World Labs Releases New Marble Model, Showcasing Vision for World Modeling
World Labs, a spatial intelligence startup led by Stanford AI pioneer Fei-Fei Li, has revealed new advancements in its generative model. The system can construct persistent, navigable 3D environments from a single image and text prompt.
The company's mission is to develop "large world models" capable of perceiving, generating, and interacting with 3D physical environments, moving beyond the current AI focus on 2D and language-based systems.
With a new preview version called Marble, users can generate and export these environments, positioning the technology in direct competition with major research labs like Google DeepMind. Compared to previous versions, the model now creates larger, more stylistically diverse worlds with clearer geometric structures.
How Marble Works
World Labs has not disclosed specific details about the model's architecture, and its official blog post offers minimal technical insight. Users simply input a raw image, and the model constructs a virtual world based on that input. An important hint lies in the export format. Generated worlds can be exported as Gaussian splats for use in other projects. This suggests the model utilizes a modern technique—Gaussian splat rendering—for real-time photorealistic scene rendering. At the core of Gaussian splat rendering is a rasterization method that uses millions of 3D Gaussians instead of traditional polygons or triangles to construct scenes. Each Gaussian is defined by its position, scale, color, and opacity. The process typically begins with structure-from-motion (SfM), which generates a 3D point cloud from a series of 2D images. Each point is then converted into a Gaussian and refined through a neural network-like training process, where Gaussians are continuously adjusted, split, or pruned to match the original image.
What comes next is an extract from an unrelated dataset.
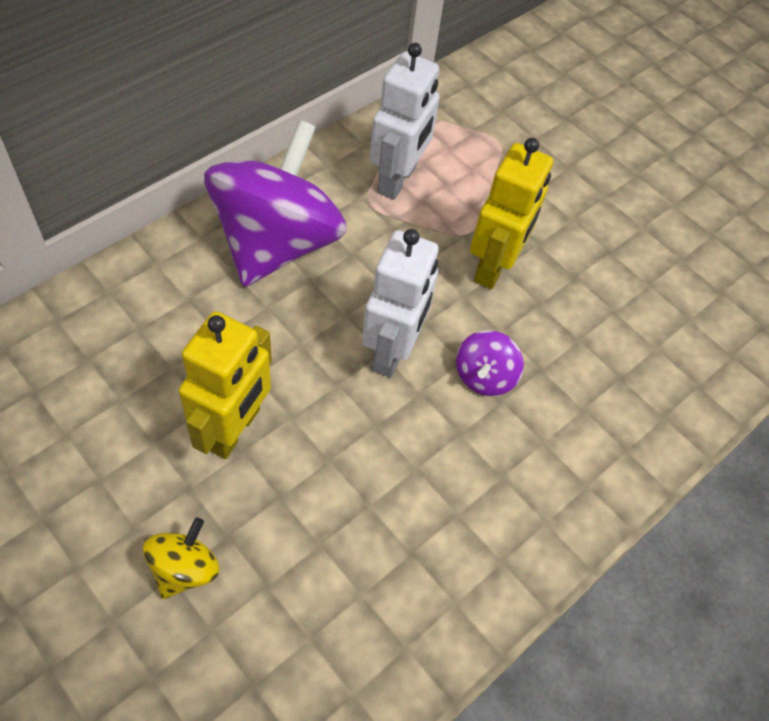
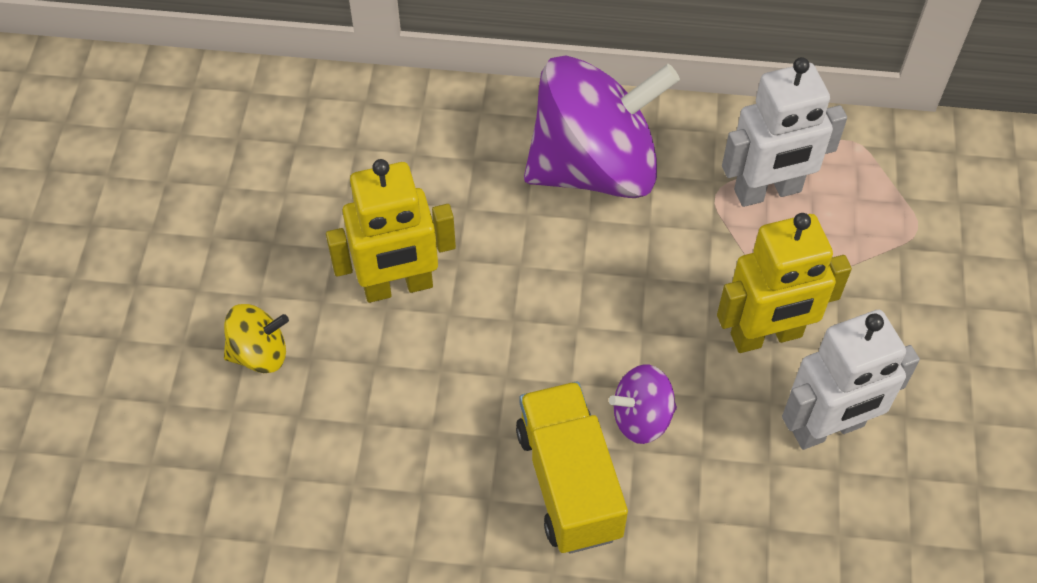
camera: 55 degrees right, 0 degrees up
white robot [362,229,439,377] -> white robot moved to [782,310,920,450]
none -> yellow truck [516,381,628,554]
The result is a highly detailed scene representation that can be rendered quickly. What makes Marble unique is its ability to "imagine" content beyond the visible frame from a single image. I had early access to the model and tested it on several images. For instance, when I provided a photo of a modern office space, the model rendered additional desks and meeting rooms beyond the original image (you can explore the virtual world here). This is what World Labs refers to as the "world model" capability. I suspect the model creates latent object representations from the input image and then expands the environment based on data patterns learned during training, generating a complete 3D scene.Applications and Limitations
The current model is designed to generate full 3D environments rather than isolated objects. While not ideal for creating individual characters or animals, it excels at building virtual scenes and stages. Early adopters are already exploring its potential in game asset creation and VR film production, with some reporting that tasks that once took weeks can now be completed in minutes. However, the model is not without challenges. To use it effectively, users must understand the types of data it was trained on. For example, the model performed well when generating an office scene from a real-world image, but when I input a fantasy-style illustration of a tavern, the output was rough and problematic (you can view the result here). This may be due to the illustration style differing from the training data—Marble performs better with static 3D images, likely because it was trained extensively on 3D renderings. Additionally, the further the output deviates from the original image, the less detailed the objects become. Beyond creative applications, this technology has significant implications for training embodied AI agents. By generating realistic and diverse digital twins of the real world, developers can train and test robotic and autonomous vehicle models in simulations. Nvidia is already using neural reconstruction and Gaussian-based rendering to transform real-world driving sensor data into high-fidelity simulations for autonomous vehicle development. These simulations can be integrated into platforms like the CARLA open-source autonomous vehicle simulator to test new scenarios and generate rare edge-case data.What Defines a World Model?
World Labs' approach contrasts with that of competitors like Google DeepMind. World Labs provides a tool that generates explicit, exportable 3D assets (Gaussian splat files), which can then be imported into other applications such as game engines or simulators. DeepMind’s Genie 3, in contrast, is an end-to-end generative world model. It uses an autoregressive architecture to generate and simulate interactive environments in real-time based on text prompts and user actions. In this model, environmental consistency emerges dynamically rather than being derived from a pre-existing 3D structure. The entire world and its interactions exist within a dynamic model, without producing static, exportable 3D assets (Genie 3 is not currently available to the public). This distinction highlights a broader discussion in the AI community about the definition of “world models.” The term currently refers to two distinct concepts. The first, represented by systems like Marble from World Labs and DeepMind’s Genie 3, refers to generative models capable of creating and simulating external environments. These models aim to generate settings where AI agents can be trained or where users can engage in interactive experiences. The second concept describes an internal predictive system used by AI agents to interpret their surroundings. This mirrors how humans and animals operate; instead of predicting pixels, we rely on abstract representations to anticipate possible outcomes. Models like Meta’s Joint Embedding Predictive Architecture (JEPA) are designed for this purpose. They learn latent features governing interactions in the world, enabling agents to make effective predictions and take actions without requiring full, photorealistic simulations. I believe the future of embodied AI may combine both approaches: generative models like Marble will create expansive, complex virtual worlds to train agents equipped with efficient predictive world models like V-JEPA.